RECORDS SHOWN »
+++++
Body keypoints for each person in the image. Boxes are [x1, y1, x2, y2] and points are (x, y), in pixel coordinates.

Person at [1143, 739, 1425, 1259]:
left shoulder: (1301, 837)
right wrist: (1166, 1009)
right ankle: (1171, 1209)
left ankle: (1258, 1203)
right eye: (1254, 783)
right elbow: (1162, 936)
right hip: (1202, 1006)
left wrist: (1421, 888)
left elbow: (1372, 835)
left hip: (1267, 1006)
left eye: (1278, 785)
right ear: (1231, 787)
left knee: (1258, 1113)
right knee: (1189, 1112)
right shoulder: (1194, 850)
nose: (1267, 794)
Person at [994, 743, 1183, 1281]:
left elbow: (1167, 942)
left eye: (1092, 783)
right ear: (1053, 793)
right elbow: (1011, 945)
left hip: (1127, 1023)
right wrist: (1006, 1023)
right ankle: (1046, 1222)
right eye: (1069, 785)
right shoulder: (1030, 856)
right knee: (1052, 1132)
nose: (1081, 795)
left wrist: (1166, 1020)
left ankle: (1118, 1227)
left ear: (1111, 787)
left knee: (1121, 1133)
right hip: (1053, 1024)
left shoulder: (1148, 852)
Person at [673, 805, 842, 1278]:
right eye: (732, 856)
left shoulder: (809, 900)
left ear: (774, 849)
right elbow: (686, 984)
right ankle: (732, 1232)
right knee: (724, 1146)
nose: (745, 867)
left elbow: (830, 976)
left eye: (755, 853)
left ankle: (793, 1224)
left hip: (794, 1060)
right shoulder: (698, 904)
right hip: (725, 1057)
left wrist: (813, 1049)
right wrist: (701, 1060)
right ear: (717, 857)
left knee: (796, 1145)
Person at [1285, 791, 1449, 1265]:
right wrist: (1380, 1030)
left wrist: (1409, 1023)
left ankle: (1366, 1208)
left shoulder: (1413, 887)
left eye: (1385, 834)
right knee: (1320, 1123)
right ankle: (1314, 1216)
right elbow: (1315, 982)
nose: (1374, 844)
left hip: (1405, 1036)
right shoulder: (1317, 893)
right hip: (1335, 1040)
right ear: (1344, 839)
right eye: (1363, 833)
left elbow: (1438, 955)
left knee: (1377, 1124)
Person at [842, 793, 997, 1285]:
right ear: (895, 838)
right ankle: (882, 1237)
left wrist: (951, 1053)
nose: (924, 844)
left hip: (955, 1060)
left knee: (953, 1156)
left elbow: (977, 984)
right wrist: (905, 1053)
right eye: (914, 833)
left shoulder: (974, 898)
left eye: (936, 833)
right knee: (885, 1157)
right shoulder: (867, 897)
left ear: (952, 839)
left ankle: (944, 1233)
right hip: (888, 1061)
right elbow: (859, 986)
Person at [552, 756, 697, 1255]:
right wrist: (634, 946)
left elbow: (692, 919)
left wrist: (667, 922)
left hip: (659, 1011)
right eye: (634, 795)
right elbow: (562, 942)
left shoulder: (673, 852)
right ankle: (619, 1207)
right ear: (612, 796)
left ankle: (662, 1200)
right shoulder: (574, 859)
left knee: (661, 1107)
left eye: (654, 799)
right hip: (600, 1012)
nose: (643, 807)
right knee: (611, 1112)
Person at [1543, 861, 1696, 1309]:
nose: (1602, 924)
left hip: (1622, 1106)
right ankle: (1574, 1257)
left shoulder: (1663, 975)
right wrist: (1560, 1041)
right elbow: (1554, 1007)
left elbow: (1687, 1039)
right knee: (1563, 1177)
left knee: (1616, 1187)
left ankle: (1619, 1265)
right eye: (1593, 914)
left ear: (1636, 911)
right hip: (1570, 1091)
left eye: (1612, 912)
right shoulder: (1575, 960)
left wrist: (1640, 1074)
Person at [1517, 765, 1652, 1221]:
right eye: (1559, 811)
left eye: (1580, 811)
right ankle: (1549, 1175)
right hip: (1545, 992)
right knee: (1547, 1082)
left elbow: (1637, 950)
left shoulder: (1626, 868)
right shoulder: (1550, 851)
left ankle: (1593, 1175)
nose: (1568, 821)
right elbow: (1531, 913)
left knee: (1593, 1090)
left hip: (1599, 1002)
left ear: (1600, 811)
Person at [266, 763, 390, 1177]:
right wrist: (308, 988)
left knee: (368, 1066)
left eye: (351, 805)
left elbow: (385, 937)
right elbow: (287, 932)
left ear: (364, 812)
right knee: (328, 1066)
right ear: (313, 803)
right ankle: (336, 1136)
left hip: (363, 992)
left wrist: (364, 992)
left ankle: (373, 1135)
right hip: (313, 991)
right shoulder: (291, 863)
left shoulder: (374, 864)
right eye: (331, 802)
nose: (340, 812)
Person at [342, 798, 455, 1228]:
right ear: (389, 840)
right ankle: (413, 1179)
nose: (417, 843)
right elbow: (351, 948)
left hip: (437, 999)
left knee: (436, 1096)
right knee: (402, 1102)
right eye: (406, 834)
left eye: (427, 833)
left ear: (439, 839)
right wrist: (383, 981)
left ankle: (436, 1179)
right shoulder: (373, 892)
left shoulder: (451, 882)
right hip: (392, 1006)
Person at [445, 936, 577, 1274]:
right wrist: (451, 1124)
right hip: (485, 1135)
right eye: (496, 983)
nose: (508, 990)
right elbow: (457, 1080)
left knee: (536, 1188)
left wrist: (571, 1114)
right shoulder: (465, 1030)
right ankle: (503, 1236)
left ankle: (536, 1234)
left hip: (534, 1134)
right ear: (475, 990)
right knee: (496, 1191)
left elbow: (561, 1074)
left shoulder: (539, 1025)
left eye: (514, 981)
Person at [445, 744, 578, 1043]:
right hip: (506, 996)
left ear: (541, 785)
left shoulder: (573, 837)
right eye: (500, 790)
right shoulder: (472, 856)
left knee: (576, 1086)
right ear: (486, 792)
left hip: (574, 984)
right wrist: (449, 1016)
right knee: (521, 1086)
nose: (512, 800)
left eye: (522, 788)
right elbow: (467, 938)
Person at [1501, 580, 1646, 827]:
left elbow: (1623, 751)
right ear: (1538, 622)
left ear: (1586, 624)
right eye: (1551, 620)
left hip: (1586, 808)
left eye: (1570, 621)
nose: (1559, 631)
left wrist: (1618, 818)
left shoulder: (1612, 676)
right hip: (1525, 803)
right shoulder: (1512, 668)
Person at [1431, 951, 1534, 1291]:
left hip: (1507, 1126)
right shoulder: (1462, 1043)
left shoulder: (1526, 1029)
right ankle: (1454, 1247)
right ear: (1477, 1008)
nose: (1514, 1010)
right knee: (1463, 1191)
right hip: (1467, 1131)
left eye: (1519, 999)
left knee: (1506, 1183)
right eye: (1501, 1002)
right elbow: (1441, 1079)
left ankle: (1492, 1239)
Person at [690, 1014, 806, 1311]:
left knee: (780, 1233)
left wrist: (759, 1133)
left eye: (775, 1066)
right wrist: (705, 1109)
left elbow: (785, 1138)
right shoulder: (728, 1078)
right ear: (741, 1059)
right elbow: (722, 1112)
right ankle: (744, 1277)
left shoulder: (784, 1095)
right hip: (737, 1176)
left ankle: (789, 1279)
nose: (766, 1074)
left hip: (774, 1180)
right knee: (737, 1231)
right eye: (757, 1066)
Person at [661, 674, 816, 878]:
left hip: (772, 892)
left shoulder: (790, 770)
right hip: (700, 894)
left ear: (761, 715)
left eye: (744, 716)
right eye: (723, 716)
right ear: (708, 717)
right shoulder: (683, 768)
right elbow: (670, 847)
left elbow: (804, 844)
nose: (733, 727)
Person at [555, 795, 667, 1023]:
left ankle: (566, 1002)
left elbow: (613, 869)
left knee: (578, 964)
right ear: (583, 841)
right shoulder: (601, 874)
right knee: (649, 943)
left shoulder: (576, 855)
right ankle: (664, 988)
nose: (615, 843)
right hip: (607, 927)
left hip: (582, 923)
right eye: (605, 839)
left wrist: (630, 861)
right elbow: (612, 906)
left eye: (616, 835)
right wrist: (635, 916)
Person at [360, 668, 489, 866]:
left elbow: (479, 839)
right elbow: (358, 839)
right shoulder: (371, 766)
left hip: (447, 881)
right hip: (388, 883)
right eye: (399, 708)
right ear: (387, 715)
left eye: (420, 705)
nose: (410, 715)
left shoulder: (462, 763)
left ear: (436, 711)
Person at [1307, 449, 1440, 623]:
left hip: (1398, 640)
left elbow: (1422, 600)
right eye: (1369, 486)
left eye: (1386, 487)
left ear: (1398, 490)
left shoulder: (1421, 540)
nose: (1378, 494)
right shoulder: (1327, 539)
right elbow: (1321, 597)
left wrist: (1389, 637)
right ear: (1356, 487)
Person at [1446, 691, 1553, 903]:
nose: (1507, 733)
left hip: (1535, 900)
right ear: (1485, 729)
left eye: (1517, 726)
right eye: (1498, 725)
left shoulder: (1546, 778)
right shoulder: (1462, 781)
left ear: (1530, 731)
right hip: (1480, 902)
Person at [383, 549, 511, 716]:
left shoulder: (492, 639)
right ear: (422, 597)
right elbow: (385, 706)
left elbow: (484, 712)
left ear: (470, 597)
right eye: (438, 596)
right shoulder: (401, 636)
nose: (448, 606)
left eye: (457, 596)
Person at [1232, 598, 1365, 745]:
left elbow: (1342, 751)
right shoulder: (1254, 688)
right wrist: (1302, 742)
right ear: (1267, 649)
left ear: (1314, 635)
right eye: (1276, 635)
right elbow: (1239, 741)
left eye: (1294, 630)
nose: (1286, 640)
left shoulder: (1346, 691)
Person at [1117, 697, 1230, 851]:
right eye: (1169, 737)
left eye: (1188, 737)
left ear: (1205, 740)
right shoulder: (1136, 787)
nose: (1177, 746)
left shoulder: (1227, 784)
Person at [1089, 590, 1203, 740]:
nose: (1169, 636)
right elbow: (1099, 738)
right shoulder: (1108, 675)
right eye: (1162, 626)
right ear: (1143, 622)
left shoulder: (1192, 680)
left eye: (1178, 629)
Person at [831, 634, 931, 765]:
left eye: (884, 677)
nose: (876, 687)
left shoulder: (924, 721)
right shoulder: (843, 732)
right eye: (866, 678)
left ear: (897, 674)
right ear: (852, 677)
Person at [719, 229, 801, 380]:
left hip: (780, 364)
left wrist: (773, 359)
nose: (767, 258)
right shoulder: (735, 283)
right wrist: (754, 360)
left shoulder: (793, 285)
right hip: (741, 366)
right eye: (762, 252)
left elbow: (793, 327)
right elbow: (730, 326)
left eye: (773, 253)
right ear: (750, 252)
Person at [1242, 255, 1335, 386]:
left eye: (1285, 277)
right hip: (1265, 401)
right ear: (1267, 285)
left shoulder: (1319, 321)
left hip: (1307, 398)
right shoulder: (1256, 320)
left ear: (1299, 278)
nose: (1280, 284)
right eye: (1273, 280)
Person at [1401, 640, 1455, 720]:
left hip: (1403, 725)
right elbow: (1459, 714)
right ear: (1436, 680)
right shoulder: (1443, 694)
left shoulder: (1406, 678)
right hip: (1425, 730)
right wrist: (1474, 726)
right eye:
+++++
WORK TASK » Transcribe the lines above between the line holding "left ear: (436, 711)" and the line holding "right ear: (1485, 729)", inclusive, exactly as they stand and with nothing added.

ANSWER TO THIS TASK »
left ear: (436, 711)
Person at [1307, 449, 1440, 623]:
left hip: (1398, 640)
left elbow: (1422, 600)
right eye: (1369, 486)
left eye: (1386, 487)
left ear: (1398, 490)
left shoulder: (1421, 540)
nose: (1378, 494)
right shoulder: (1327, 539)
right elbow: (1321, 597)
left wrist: (1389, 637)
right ear: (1356, 487)
Person at [1446, 691, 1553, 903]:
nose: (1507, 733)
left hip: (1535, 900)
right ear: (1485, 729)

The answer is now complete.